7. Or worse yet, the boat chat. There is so much boat talk. People become boat captains because they love boats. They are boat nerds — as such, they will geek out on boats at every opportunity. They will talk about boats and engines and horsepower and navigation. You will have to perfect a look of intense interest that actually masks utter, dire boredom.

8. When the rest of the crew figure out you and the captain are an item (and they’ll have figured it out ages before you think they have), they’re going to be pretty weird around you — mostly because they’ll become acutely aware of all the captain smack talk they spouted in front of you and wonder how much of it you reported.

The only yachting creature more reviled than the captain’s wife is the angry captain’s wife
iStock/UnitoneVector

9. It’s amazing how small even the biggest yachts become when you need a little space from that partner you live, work, and possibly even share a cabin with.

10. The captain’s wife.  Don’t think she won’t find out about you. The only yachting creature more reviled than the captain’s wife is the angry captain’s wife.

11. That quick stop at the marine supply store on the way to an afternoon at the beach (because they’ve got too much going on to take a whole day off) turns into another stop at a hardware store, and then just one more at an auto parts place. By the time you get to the beach club, it will be time for sunset.

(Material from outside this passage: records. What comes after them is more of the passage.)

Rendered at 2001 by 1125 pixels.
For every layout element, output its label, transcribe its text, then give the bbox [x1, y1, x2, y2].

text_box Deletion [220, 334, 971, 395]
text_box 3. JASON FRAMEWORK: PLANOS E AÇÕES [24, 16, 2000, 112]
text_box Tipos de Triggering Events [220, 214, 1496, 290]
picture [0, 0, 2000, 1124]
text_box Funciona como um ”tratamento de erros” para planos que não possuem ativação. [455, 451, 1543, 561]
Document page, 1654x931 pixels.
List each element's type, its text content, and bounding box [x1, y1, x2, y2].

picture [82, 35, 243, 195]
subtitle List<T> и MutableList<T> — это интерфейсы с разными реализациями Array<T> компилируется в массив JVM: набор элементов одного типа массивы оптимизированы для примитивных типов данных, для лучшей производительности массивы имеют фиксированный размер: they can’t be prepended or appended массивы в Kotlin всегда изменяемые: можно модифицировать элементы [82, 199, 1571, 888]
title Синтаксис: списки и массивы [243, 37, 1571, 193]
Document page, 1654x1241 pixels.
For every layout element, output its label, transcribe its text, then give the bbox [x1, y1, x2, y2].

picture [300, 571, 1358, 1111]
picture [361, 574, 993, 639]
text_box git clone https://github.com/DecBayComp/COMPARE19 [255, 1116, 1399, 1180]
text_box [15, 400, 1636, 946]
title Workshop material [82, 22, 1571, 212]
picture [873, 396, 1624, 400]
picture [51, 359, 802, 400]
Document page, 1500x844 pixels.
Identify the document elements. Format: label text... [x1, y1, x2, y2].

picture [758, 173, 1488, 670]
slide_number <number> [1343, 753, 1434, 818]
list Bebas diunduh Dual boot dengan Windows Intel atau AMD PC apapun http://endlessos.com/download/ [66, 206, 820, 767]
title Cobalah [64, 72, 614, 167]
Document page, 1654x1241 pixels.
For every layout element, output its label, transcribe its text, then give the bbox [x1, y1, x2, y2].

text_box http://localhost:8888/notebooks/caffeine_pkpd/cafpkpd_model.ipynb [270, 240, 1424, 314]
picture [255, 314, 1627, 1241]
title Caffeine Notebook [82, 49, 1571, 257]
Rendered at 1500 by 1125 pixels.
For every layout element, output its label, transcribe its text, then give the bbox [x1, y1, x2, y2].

Try going out to dinner without the phone ringing...
iStock/TatianaKulikova

12. Try going out to dinner just once without the phone ringing for a call he absolutely, positively has to take. To talk about boats.

13. Moving into the captain’s cabin is going to be tough on them. They’re used to having the space all to themselves — all of the good storage spots and hidey holes are already taken.

14. Your vacation and holiday time together is at the mercy of everyone else’s schedule: the boss, the yard, the crew, and most especially Mother Nature. Pro-tip: don’t plan a holiday during hurricane season.

15. The captain’s wife. Except this one is you. You got your happily ever after and married your captain. But you’re going to be the cool one, not like all the others.